Mise en place après la deuxième guerre mondiale

"La pension légale pour les salariés a été mise en place après la deuxième guerre mondiale", contextualise Pierre Devolder. "À cette époque-là, le modèle classique était : Monsieur qui travaille et Madame qui s’occupe de la maison et/ou de la famille. C’était le modèle traditionnel. Le législateur s’est donc dit que si les deux membres du couple étaient toujours en vie au moment de la retraite, il serait logique d’adapter les ressources à deux personnes plutôt qu’à une seule. Ainsi, si l’épouse n’a pas eu de revenus, on donne une pension un peu plus élevée au couple avec un taux à 75%."

Plus de revenus mais une plus grande dépendance financière

Mais cette manière de calculer est-elle encore d’actualité ? Ne rend-elle pas la femme encore dépendante de son mari financièrement ? Bref, cette méthode de calcul est-elle égalitaire ?

Pour Pierre Devolder, c’est une méthode de calcul qui date clairement du passé mais qui profite aux deux membres du couple. "Même si le montant est versé à l’homme, la femme va également profiter de cette revalorisation. L’idée de la pension ménage est de redistribuer au couple, pas à l’homme seul. Et donc, la femme en profite aussi."

La question est donc de savoir comment l’argent est redistribué dans le couple une fois qu’il est versé à l’homme. "Et cette information est très difficile à obtenir car il s’agit du cercle privé", répond Laurène Thil, économiste et chercheuse à la KULeuven.

★ ★ ★ ★ ★

> _Consigne_:
Extrais de l'extrait sur la pension ménage le passage situé entre « Plus de revenus » et « calcul est-elle égalitaire ? », bornes comprises.

(Boîtes englobantes avec points clés)

★ ★ ★ ★ ★

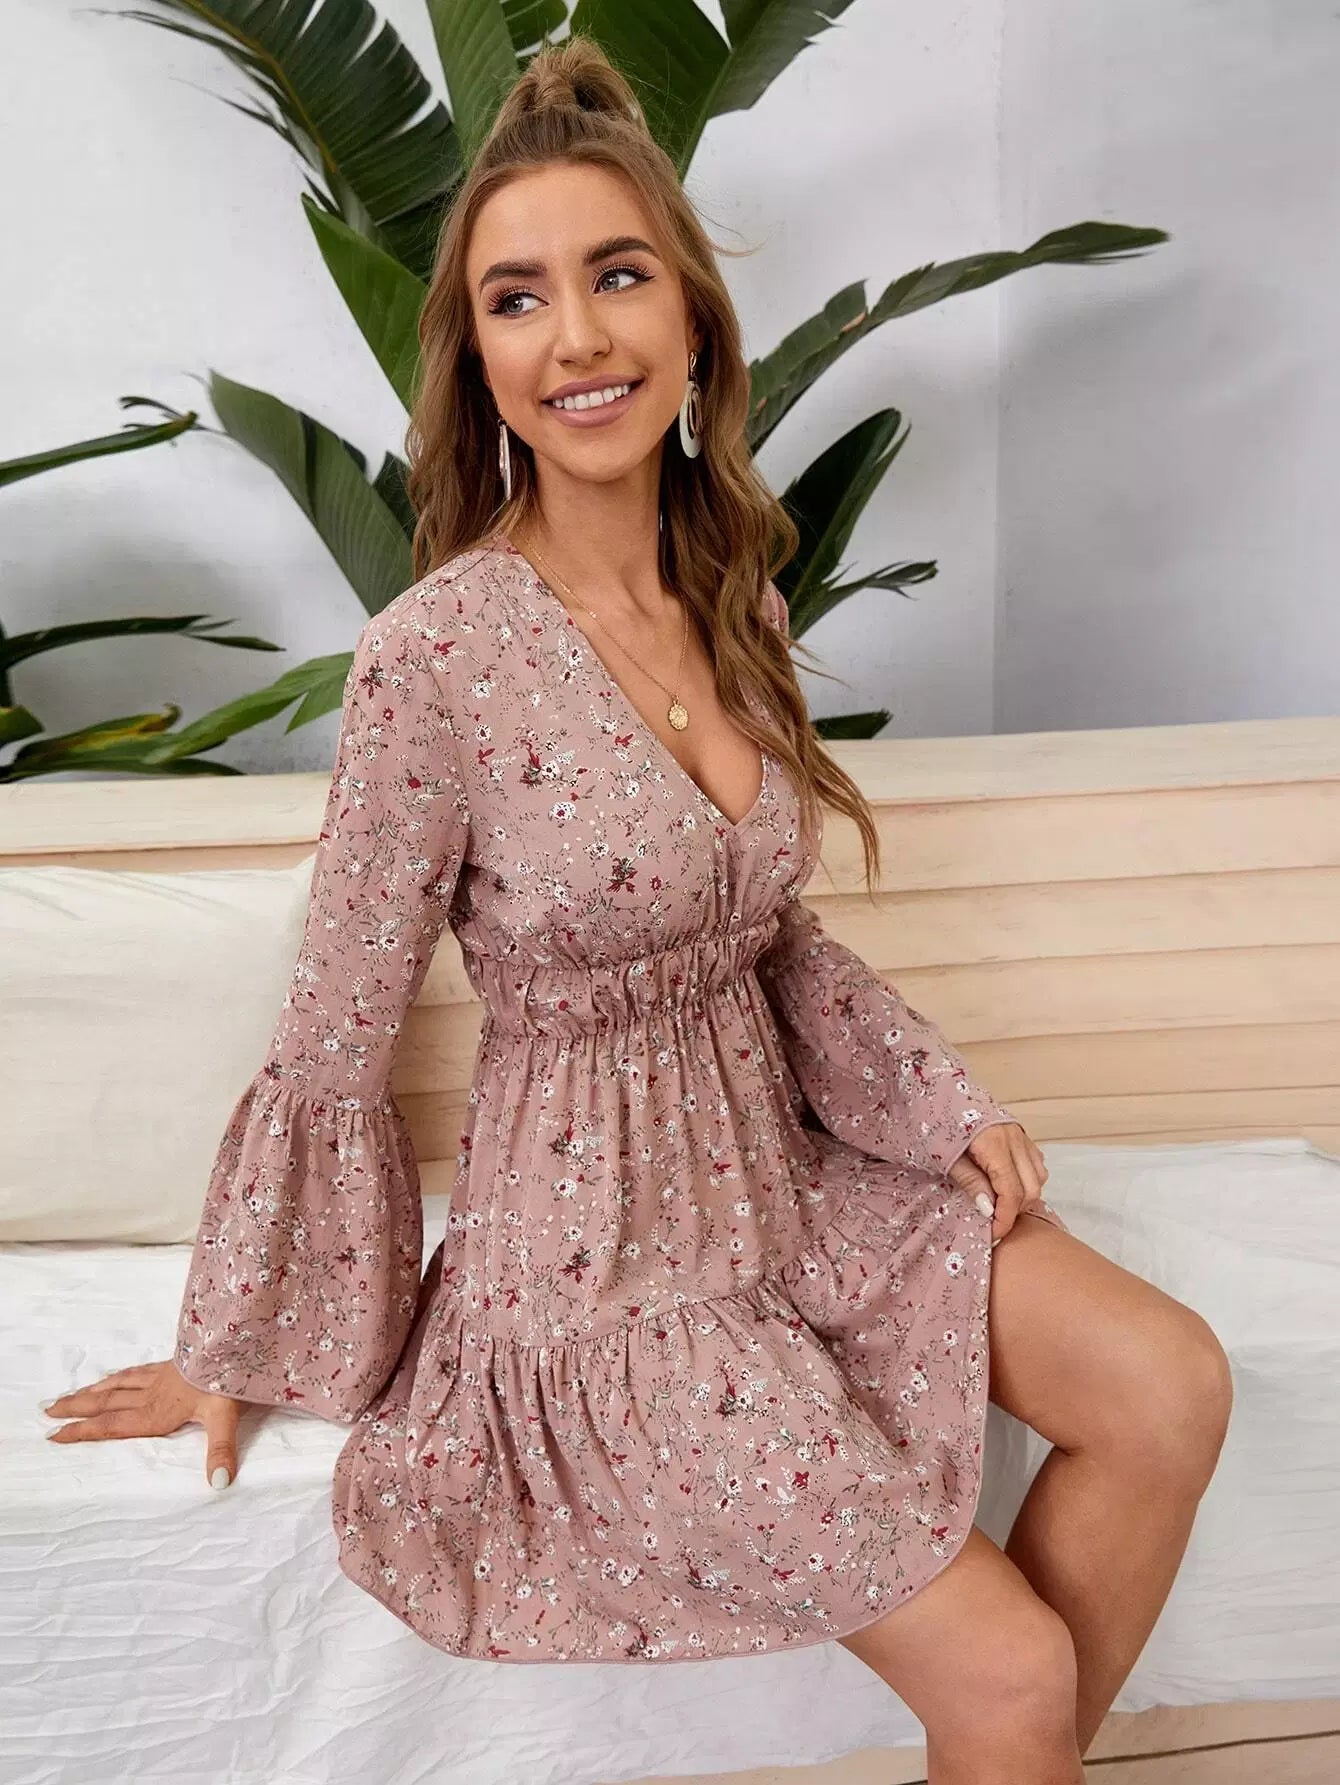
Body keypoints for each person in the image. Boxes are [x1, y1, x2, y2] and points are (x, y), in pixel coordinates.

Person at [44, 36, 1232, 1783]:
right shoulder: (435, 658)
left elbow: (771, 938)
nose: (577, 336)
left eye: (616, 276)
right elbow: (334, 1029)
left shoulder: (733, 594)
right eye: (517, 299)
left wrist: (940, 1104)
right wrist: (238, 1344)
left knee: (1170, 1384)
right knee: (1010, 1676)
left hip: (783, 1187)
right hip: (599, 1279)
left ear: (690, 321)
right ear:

★ ★ ★ ★ ★

> _Réponse_:
Plus de revenus mais une plus grande dépendance financière

Mais cette manière de calculer est-elle encore d’actualité ? Ne rend-elle pas la femme encore dépendante de son mari financièrement ? Bref, cette méthode de calcul est-elle égalitaire ?